THERE IS MY HEART—Peter Neagoe— Coward-McCann ($2.50).

John Condreanu knew that he was different from the other boys in his Transylvanian village, because he had a very big navel and he was an orphan. When he fell in love with Marina and then saw that she and his best friend had no eyes for anyone else, that brought his differentness to a head. He announced that he was going to America.

He really intended to go. He said farewell to his family and friends, and set out. But he had not gone much of a piece along his lengthy road before he discovered that America was farther than he had thought it. When he got to the city and took the medical examination required of prospective immigrants, the doctor informed him he had an eye disease, would have to wait several months. John was not as cast down as he might have been, for already he had met new friends it would be hard to part with: good-hearted Anghel and his lovely wife Zamfira. Anghel asked John to come and stay with them till his eyes were cured, promised to keep him busy. Long after he was well enough to leave, John stayed on. Anghel grew to be as fond of him as if John were his son; John liked him too, but it was Zamfira that kept him.
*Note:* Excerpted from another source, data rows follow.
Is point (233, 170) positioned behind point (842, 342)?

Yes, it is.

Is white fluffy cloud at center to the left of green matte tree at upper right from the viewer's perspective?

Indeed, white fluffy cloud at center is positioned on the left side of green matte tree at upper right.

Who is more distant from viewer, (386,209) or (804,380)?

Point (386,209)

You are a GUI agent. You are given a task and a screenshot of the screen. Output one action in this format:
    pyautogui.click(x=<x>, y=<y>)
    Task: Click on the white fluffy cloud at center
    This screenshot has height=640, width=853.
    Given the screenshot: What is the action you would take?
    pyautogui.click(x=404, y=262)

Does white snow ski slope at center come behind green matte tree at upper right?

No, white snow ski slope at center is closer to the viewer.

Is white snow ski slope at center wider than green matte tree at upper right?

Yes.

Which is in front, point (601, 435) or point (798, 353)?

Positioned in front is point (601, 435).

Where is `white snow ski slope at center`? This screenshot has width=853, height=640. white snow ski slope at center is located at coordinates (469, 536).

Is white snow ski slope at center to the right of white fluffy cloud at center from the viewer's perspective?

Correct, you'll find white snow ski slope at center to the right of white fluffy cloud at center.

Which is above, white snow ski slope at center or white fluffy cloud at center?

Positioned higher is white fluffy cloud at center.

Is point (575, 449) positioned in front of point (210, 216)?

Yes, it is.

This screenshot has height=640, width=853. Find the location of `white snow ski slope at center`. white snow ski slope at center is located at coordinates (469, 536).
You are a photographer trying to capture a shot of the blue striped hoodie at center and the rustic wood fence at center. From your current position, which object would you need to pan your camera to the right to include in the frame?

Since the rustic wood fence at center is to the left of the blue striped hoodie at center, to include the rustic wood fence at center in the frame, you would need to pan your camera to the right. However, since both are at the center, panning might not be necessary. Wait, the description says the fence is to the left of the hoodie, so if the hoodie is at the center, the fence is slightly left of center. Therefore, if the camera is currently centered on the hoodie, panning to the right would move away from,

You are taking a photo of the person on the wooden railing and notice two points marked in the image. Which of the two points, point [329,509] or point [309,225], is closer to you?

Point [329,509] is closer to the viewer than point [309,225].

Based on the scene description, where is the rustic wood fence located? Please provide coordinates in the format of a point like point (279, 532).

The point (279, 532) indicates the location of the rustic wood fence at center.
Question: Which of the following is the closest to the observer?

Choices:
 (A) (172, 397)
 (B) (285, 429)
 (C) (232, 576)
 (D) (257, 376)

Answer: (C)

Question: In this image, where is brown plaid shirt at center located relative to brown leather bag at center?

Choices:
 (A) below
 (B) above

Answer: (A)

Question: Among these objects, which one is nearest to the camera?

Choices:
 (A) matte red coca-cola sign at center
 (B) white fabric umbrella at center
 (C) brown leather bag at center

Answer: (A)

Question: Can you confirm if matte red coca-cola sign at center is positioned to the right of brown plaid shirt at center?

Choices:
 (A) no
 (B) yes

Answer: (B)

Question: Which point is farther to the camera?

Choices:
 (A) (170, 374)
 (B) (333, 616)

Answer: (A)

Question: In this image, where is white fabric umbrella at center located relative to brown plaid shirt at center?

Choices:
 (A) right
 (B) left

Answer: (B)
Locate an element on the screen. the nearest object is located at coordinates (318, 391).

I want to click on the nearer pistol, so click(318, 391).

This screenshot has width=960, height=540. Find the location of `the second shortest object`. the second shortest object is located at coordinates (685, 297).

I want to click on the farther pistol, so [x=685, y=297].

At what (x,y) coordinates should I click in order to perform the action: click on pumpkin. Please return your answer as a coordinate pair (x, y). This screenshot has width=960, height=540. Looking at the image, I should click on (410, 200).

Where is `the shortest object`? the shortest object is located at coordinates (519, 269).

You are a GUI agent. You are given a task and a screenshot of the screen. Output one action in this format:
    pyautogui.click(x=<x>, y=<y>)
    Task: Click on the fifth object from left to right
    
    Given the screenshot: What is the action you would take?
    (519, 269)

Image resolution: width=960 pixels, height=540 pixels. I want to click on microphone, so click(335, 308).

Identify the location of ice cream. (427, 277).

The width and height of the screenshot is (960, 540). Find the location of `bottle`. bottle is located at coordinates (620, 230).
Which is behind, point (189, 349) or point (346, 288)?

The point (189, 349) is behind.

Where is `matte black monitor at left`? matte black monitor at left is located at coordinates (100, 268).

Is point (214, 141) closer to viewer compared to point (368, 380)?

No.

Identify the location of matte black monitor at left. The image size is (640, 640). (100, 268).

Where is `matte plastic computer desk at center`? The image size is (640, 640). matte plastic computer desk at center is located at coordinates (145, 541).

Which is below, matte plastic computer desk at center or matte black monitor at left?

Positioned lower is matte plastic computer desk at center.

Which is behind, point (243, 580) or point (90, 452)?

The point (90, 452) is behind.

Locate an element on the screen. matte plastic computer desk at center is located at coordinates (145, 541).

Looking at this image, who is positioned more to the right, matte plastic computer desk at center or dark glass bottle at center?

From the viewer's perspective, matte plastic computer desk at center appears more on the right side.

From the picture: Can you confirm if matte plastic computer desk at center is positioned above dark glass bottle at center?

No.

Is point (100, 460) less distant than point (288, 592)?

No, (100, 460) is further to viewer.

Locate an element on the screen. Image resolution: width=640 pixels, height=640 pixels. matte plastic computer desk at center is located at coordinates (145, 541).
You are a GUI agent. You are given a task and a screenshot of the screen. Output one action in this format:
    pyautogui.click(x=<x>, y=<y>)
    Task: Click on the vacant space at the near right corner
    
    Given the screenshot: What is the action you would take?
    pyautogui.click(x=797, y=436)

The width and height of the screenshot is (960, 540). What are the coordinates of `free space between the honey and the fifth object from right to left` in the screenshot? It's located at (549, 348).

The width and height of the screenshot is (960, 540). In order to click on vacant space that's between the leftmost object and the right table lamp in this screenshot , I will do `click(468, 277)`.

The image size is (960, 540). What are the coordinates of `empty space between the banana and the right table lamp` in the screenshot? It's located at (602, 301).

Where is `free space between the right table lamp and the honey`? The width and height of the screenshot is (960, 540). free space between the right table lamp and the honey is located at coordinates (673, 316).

Zamfira’s only unhappiness was that she was childless. She never suspected the fault might be Anghel’s, as it was. Though she saw John falling in love with her she decided not to cross that bridge till she had to. At last Anghel, in an agony of unselfishness, suggested to both of them that John give her the longed-for baby. When they took him at his word his reaction was equally agonizing. By this time John was ready to do anything that would keep him near Zamfira—even willing to marry Zamfira’s sister, who was more than willing. It looked as if America was farther away from John than ever. But when his beloved died in childbirth he remembered at last that he was on his way.

Peter Neagoe writes about his fellow-Rumanians in English. Though his lan guage has a few traces of foreign accent it reads like a good translation. His stories, almost invariably peopled by simple characters, are simple, tonic, vivid. Earthy but not Scandinavian, he indulges in no metaphysical brooding. His sensibility is stoutly laced in by sense. Though he is a respecter of tragic facts he likes also the unbuttoned bellylaugh.